Make your value proposition worth your readers’ time and worthy of them providing you with their email IDs and other personal information. Because when you do, you will have convinced them to fill out the form or do whatever your CTA wants them to do.

4. Above The Fold

Your Call-To-Action should almost always be above-the-fold. This means that visitors shouldn’t be required to scroll down too much to redeem/avail your offer, or scroll down a lot in order to fill a form, or click on the buy-now button.
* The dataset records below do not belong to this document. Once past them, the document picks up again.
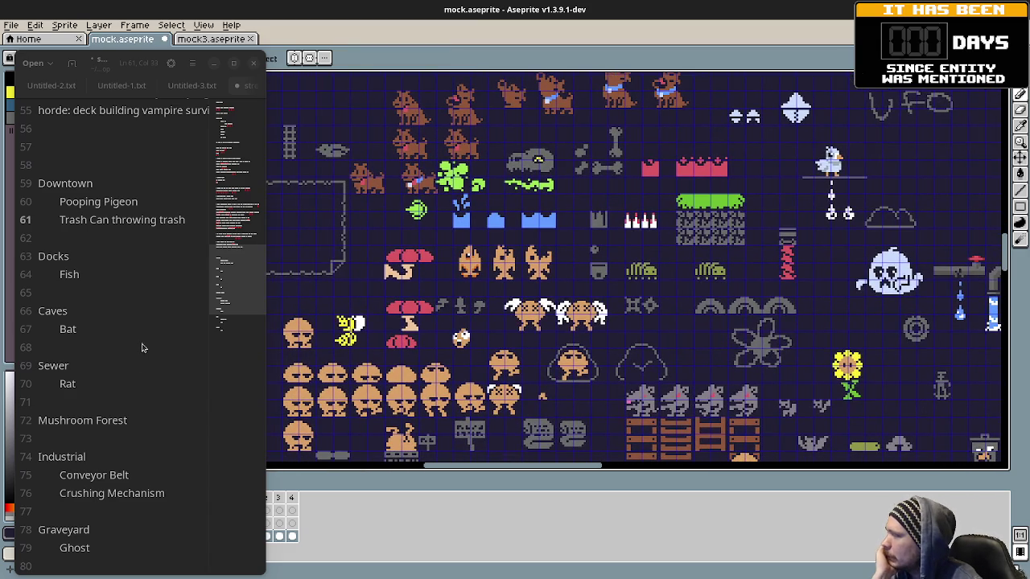
pyautogui.hscroll(-1, 443, 252)
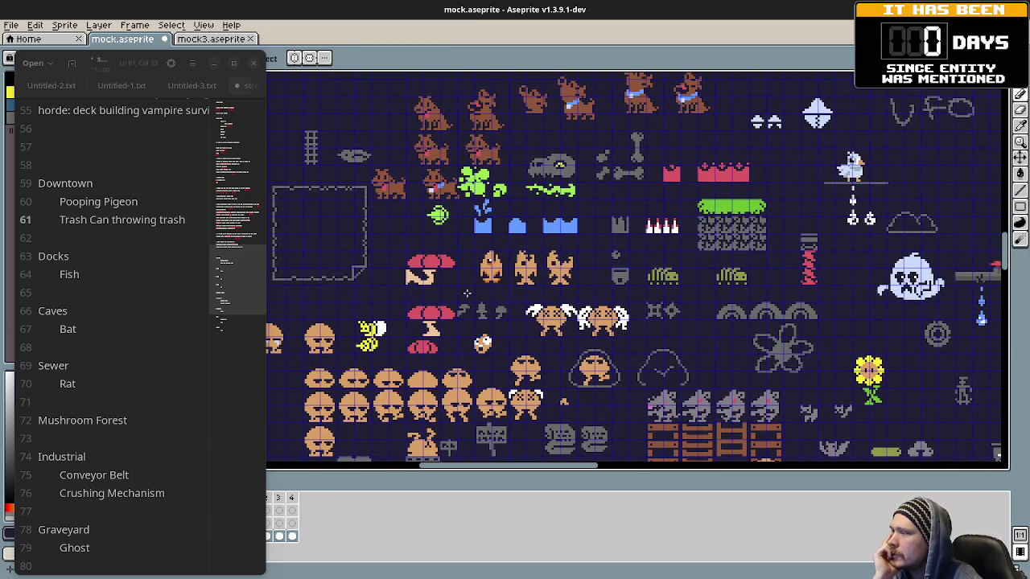
pyautogui.click(146, 425)
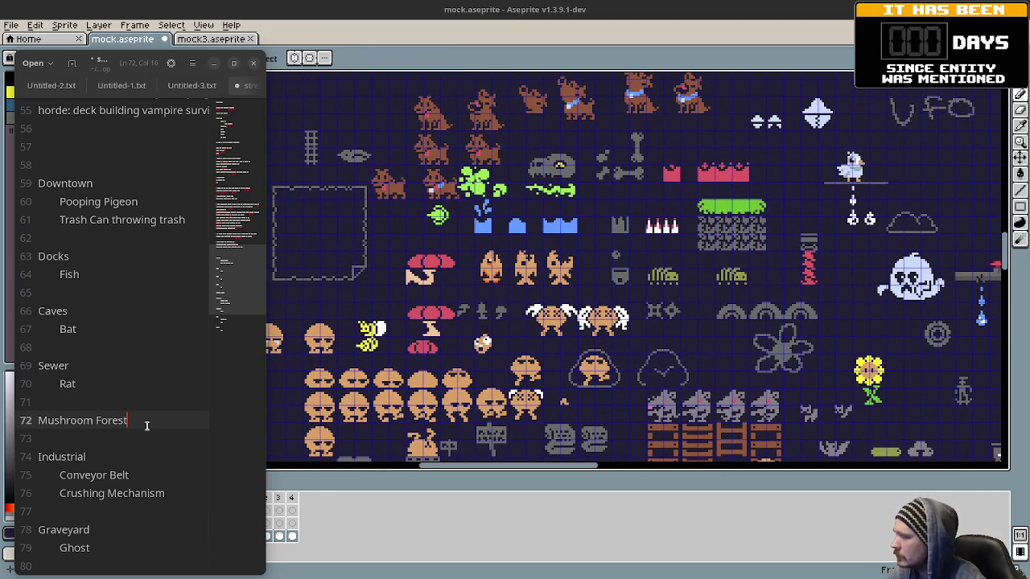
pyautogui.press('Return')
pyautogui.write('Bouncy Mushrooms')
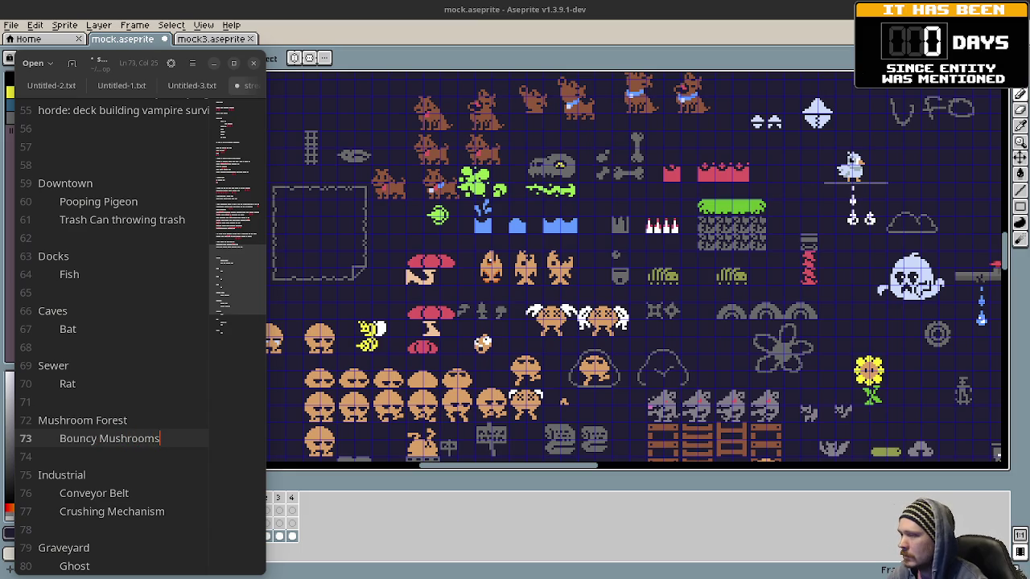
# Step: Check the house sign sprites, then start a new entry under Crushing Mechanism
pyautogui.moveTo(460, 333)
pyautogui.mouseDown()
pyautogui.moveTo(466, 313)
pyautogui.moveTo(565, 237)
pyautogui.mouseUp()
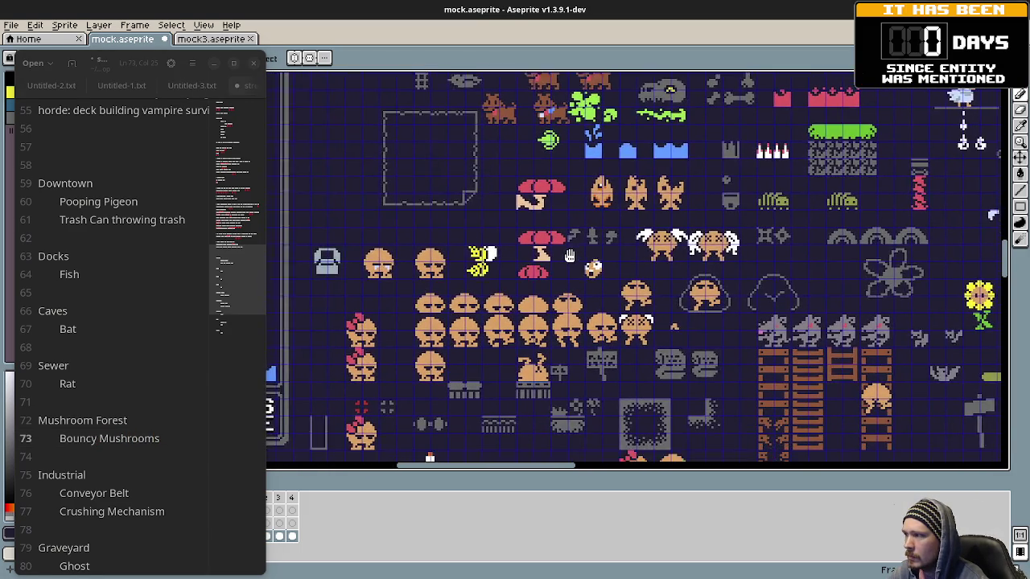
pyautogui.scroll(-3, 619, 298)
pyautogui.scroll(-2, 635, 305)
pyautogui.moveTo(636, 306)
pyautogui.mouseDown()
pyautogui.moveTo(670, 233)
pyautogui.moveTo(663, 200)
pyautogui.mouseUp()
pyautogui.moveTo(484, 329); pyautogui.dragTo(555, 338)
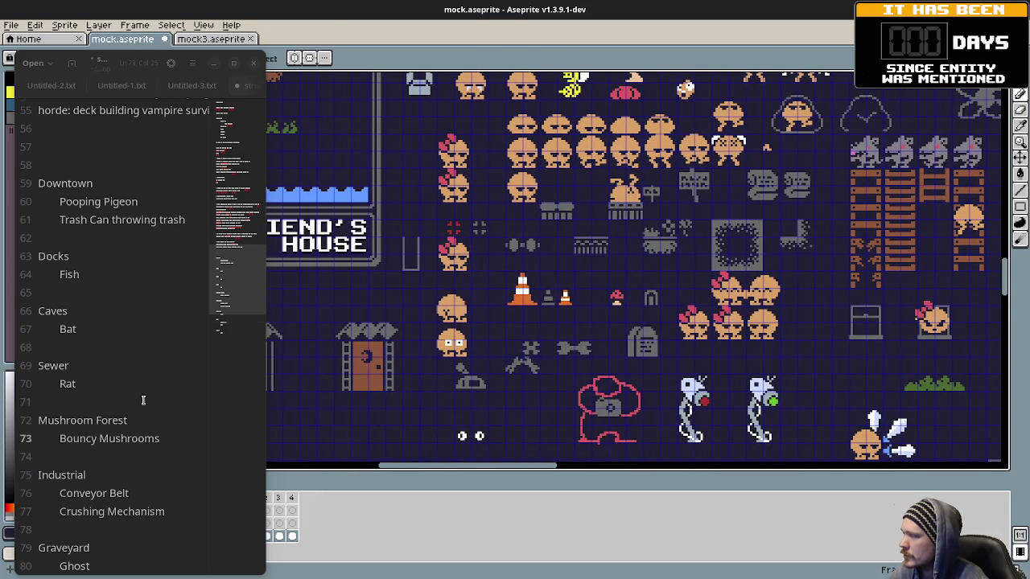
pyautogui.scroll(-2, 129, 398)
pyautogui.click(200, 412)
pyautogui.press('Return')
pyautogui.write('W')
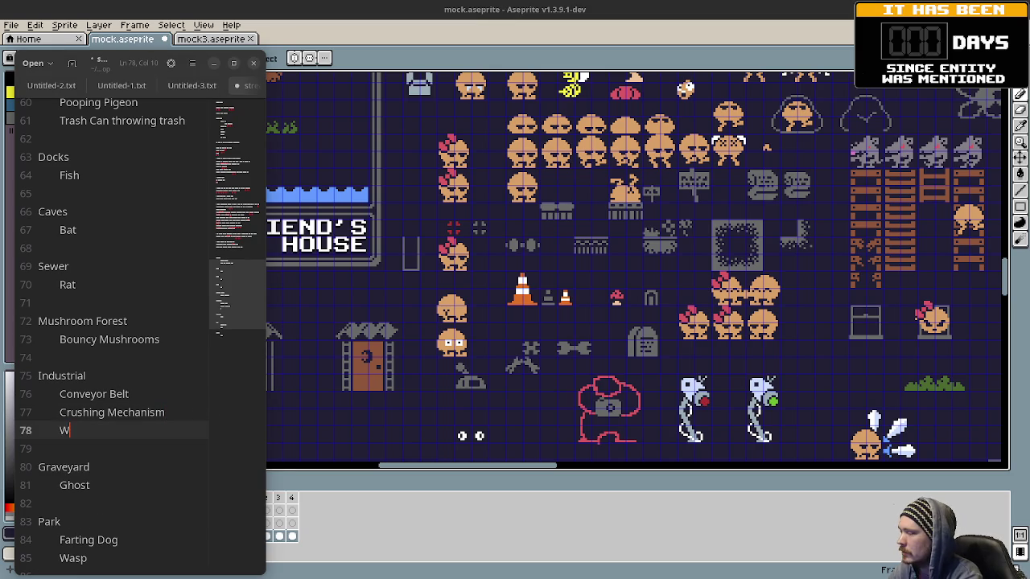
pyautogui.write('king')
pyautogui.press('BackSpace')
pyautogui.press('BackSpace')
pyautogui.press('BackSpace')
pyautogui.press('BackSpace')
pyautogui.write('nches')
If this is the case, it would be a good idea to move it up and make it more prominent, making it easier for people to be able to find it. No one wants to scroll up and down a page, just to fill out a form or click on a button. It is your responsibility to make your CTA as easy as possible, e.g. filling out a form.

5. Forms

Forms should ideally be as short, precise, concise and to-the-point as possible. Because the simple fact of the matter is that the more fields your form has, the less likely that people will actually fill it out. Because lets be perfectly honest, no one likes to fill out lengthy forms that ask for irrelevant information or info that is not even required.

Shorter forms will allow you to generate maximum leads. Everyone can easily space a minute or two to fill out a form that has a couple of essential fields. However no many will be willing to fill your form out if it asks for 10 different fields to be completed. The fewer the fields, the more the people willing to complete the form, it’s as simple as that.

6. Submit Button

According to studies, tweaking and changing your submit button might also be a good idea, because, apparently ‘pages with a submit button have lower conversion rates than pages that used a substitute/alternative word.  The difference between the two was 4% - with buttons that used alternate words getting as much as 17% more conversion rates, as compared to the 14.5% conversion for buttons with submit.

In addition, make your submit button stand out, but using a different color scheme, or perhaps a different shade or contrast of the color. Make it more prominent by making it large in size. Most landing pages use this tactic to great effect, as often times, the largest single thing on the page is a ‘Buy,’ ‘Download,’ ‘Products and Pricing,’ ‘Get Started’ button or a similar one.

7. Social Integration

Social integration remains an important aspect of blogs and websites around the world – and your landing page is no exception.

If you allow people to be able to easily share your page on the likes of Facebook, Twitter and Google+, you can get a lot of exposure and expand the reach of your page to many different circles and potential customers who might be interested in what you have on offer.

If your offer is good enough, people will want to share it with others people in their networks. Why not make this process as easy as possible, by adding a Share/Like on Facebook, Tweet on Twitter and +1 on Google Plus icon on your page. Depending on the platform that you’re using, this can be as simple as adding the necessary widget, placing them wherever you want to, and that’s it.

In addition, offer your visitors with an incentive to Like, RT or +1 your page. For instance anyone who Likes your page stands to receive a 10% discount on all your products and service, or anyone who Tweets your offer and your page on their Twitter is eligible to a free bonus download with $30!

8. CTA

A lot has already been said about the CTA – it should be clear, it should be valuable-enough, and it should be simple and straightforward. In addition, there should always be a single CTA on your blog. You want your visitors to take one, single, clear action, instead of confusing them with multiple different ones.

Every good landing page always has one, single CTA. The example of Dropbox.com comes up once again; they have a big, blue button which makes it crystal clear to the visitor what he needs to do, once he lands on their page.

1 comment:

  1. From my experience, it's very important to take your time and learn how to make the best
    landing page design because it's really worthwhile in the end. It's the first and sometimes only thing your customer will see.